So you only have particulate filters? They would only remove iron in suspension not soluble iron. If you are getting sediment why isn't the well screen keeping it out?
caribou is certainly correct that putting the filters in parallel would increase the time before they would have to be cleaned or replaced. That WAS a good idea caribou.


----------



## hashbrown (Sep 2, 2013)

I had the same problem over the summer, our water started getting really rusty looking. I checked things out and my pump was running way to much so I aired up the pressure tank and tried to get by until I had the time to repair it. A week or so later the pump was cycling again an I had the time to install a new pressure tank. After that repair the water was perfectly clear. When I pulled the water logged tank out the water that drained out of it was horribly rusty looking. I know that old tank was contaminating our system with rust.


----------



## Caribou (Aug 18, 2012)

smaj100 said:


> caribou never thought of putting the filters in parallel.

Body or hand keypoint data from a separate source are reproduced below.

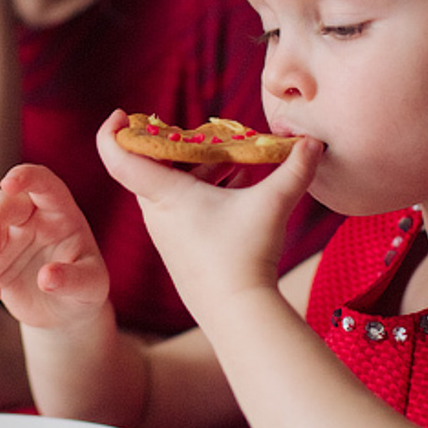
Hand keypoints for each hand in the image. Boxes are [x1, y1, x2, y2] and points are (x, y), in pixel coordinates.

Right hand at [0, 163, 111, 329]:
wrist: (66, 312)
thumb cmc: (86, 288)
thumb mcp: (92, 286)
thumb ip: (74, 280)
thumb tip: (47, 278)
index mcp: (58, 210)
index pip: (41, 182)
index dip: (25, 177)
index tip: (8, 183)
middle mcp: (28, 217)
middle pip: (0, 205)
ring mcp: (5, 237)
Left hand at [95, 110, 322, 319]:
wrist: (238, 315)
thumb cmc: (246, 256)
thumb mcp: (272, 205)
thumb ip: (295, 170)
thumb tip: (314, 142)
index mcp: (165, 195)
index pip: (119, 158)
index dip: (113, 132)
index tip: (121, 112)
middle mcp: (158, 212)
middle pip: (155, 165)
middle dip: (182, 144)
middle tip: (208, 134)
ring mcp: (167, 231)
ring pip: (174, 185)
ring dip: (201, 167)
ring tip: (236, 159)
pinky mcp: (181, 246)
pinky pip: (184, 206)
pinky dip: (207, 189)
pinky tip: (240, 184)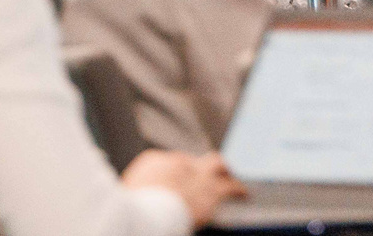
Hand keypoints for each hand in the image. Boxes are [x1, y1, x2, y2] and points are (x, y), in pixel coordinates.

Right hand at [121, 150, 244, 226]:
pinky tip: (244, 192)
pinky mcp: (212, 192)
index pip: (171, 163)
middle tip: (206, 172)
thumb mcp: (127, 192)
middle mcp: (177, 162)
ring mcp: (195, 175)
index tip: (177, 186)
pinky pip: (230, 187)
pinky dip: (238, 189)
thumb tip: (139, 194)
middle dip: (199, 165)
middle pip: (192, 158)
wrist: (147, 214)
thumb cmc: (132, 209)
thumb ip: (139, 188)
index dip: (177, 175)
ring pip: (216, 164)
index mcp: (154, 161)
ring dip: (223, 170)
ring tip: (231, 178)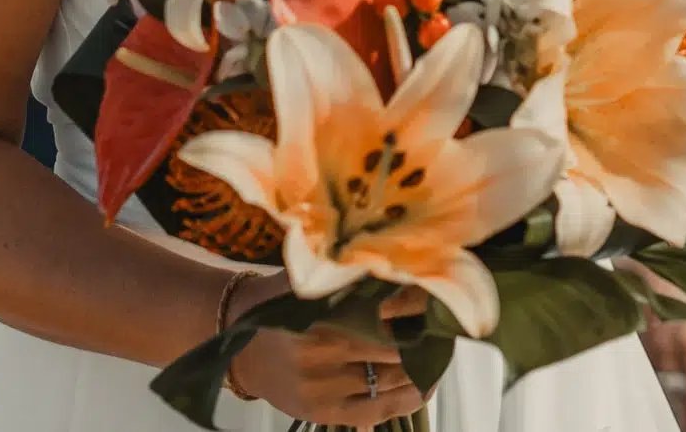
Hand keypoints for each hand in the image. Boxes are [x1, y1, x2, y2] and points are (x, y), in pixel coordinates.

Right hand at [226, 279, 426, 427]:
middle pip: (397, 346)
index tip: (442, 297)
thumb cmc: (281, 306)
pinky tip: (425, 387)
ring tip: (440, 351)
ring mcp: (323, 385)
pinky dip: (406, 399)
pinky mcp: (321, 410)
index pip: (390, 308)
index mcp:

Different filters must be in series but if you need increased flow or extended maintenance cycles then larger filters, and/or identical filters in parallel, in that position could help.

Another option is building a green sand filter. You have a lot of options and I can't say that one is any better than another.

Hashbrown suggested that you may have problem other than just the well water and that is something to be considered. More than once I have tried to cure the wrong problem. When I had my heating business I always kept looking for problems. I would find a problem and fix it but I knew that by the time I got called it was unlikely that there was only one problem. If the thing only ran for a week or a month and they had to call again they were going to call someone else.


----------



## Tirediron (Jul 12, 2010)

I would measure the water level in the well casing, and then pump for 10 minutes and check the drop, If the drop isn't significant then you might consider raising the pump up higher in the casing, the water should be clearer.
I don't like restrictors, because of the extra load that they place on the pump, on top of the water column and head pressure.

If the crap will settle out, you may want to consider a drainable cistern that you can draw your household water off of the top.


----------